#### EXERCISE PASSAGE ####

No Clear Verdict on Two-Year Israeli-Palestinian Conflict

How come that, notwithstanding Israel’s military might and resources, the Palestinians, after two years of warfare, are still able to buffet the Jewish state with terror and suicide massacres? How do they get away with willfully butchering civilians in the middle of the US-led global assault of terrorism? And why is the score in the conflict even, the confrontation reaching neither a military nor a political resolution.
The simple answer to this unresolved situation is: the determination gap.
Yasser Arafat, undeterred by his many fiascos, has persuaded his people to fight a fanatical, uncompromising war to destroy Israel – and fight to the finish, even at the cost of terrible hardship.
Israel’s leaders, in contrast, have never determined to crush the avowed enemy, namely Arafat and the heads of his terror machine. The Israeli war is essentially one of self-defense and retaliation. In Jerusalem it is seen as the second war of independence.

#### SUPPLIED MATERIAL ####

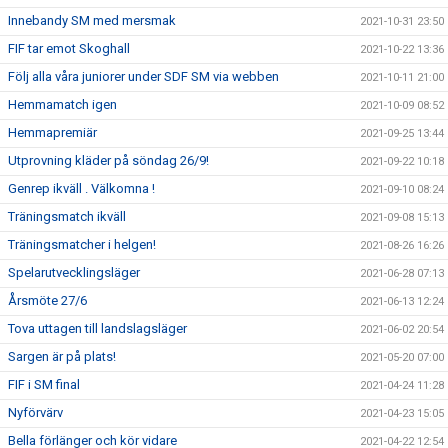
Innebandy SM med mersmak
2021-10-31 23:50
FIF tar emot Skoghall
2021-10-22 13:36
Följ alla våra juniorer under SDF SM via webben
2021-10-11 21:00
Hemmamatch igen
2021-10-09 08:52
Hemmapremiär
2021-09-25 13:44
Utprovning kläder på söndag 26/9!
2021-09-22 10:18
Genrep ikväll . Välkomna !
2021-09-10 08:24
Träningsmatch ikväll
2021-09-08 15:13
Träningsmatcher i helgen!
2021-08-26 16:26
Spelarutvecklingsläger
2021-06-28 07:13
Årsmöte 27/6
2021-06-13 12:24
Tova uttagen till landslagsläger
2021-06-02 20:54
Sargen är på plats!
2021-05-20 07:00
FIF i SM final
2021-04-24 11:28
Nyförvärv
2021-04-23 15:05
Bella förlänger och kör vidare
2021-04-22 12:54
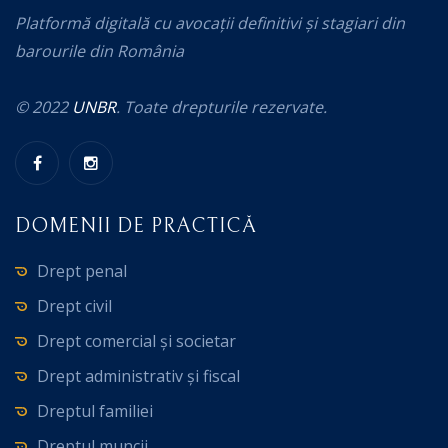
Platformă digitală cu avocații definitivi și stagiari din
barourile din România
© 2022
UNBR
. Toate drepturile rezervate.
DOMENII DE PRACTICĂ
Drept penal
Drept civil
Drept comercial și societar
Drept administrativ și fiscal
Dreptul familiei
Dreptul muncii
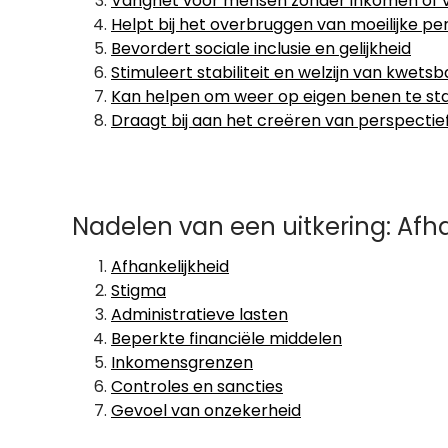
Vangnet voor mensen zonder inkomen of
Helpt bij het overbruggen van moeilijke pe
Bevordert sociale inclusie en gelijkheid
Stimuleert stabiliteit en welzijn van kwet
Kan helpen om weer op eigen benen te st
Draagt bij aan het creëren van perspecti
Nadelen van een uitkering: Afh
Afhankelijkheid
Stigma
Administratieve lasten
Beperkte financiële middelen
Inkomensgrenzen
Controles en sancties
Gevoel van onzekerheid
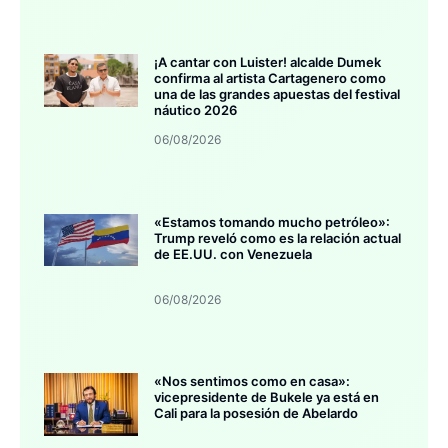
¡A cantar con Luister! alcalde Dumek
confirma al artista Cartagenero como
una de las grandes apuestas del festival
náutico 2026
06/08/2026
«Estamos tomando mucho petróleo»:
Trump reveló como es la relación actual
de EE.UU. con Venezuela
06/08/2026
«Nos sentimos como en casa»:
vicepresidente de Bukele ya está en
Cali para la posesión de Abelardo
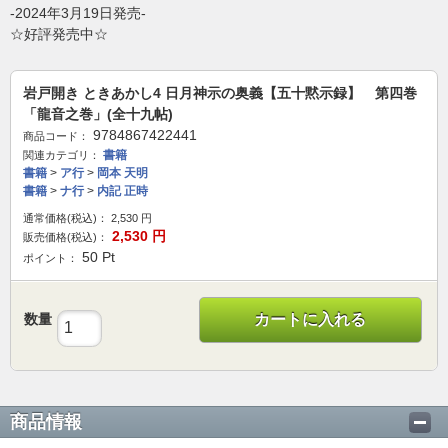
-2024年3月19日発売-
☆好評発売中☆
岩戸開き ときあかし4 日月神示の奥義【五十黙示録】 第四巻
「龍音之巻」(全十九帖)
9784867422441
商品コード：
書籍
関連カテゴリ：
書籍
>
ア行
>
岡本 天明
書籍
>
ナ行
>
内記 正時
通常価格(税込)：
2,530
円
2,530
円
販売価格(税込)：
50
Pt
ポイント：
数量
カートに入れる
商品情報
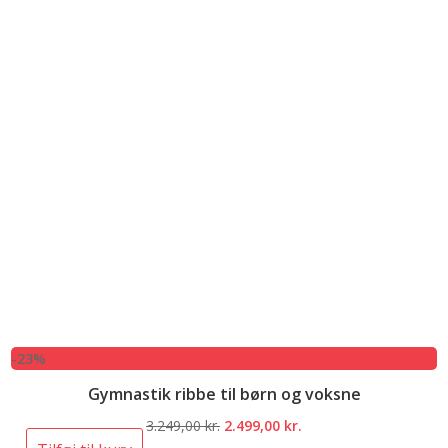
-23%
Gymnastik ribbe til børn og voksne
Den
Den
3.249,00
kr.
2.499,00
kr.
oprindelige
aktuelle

####

### DIRECTIONS FOR THIS TASK:
Continue the article on the two-year Israeli-Palestinian conflict, starting right after its last sentence.

### SOLVED PROBLEM:
Ehud Barak, who led the Israeli government when Arafat launched his al Aqsa confrontation two years ago, initiated the doctrine of keeping the score even. The Palestinians consistently claim their struggle erupted spontaneously September 28, 2000, when Ariel Sharon, then leader of the opposition, toured Temple Mount. Barak argues retrospectively that as prime minister he cleverly maneuvered the Palestinian leader into betraying his belligerent intentions. Whatever he says now that he is out of office, Barak will be remembered for leading Israel down the path of indecisiveness against its enemies – and not only the Palestinians.
By forcing the Israeli army’s withdrawal from Lebanon some months earlier, he led Israel into a prolonged standoff with the Lebanese Shiite Hizballah extremists. Most recently, they exploited the absence of Israeli resistance to draw off 15 percent of Israel’s water supply, by diverting the Wazzani River.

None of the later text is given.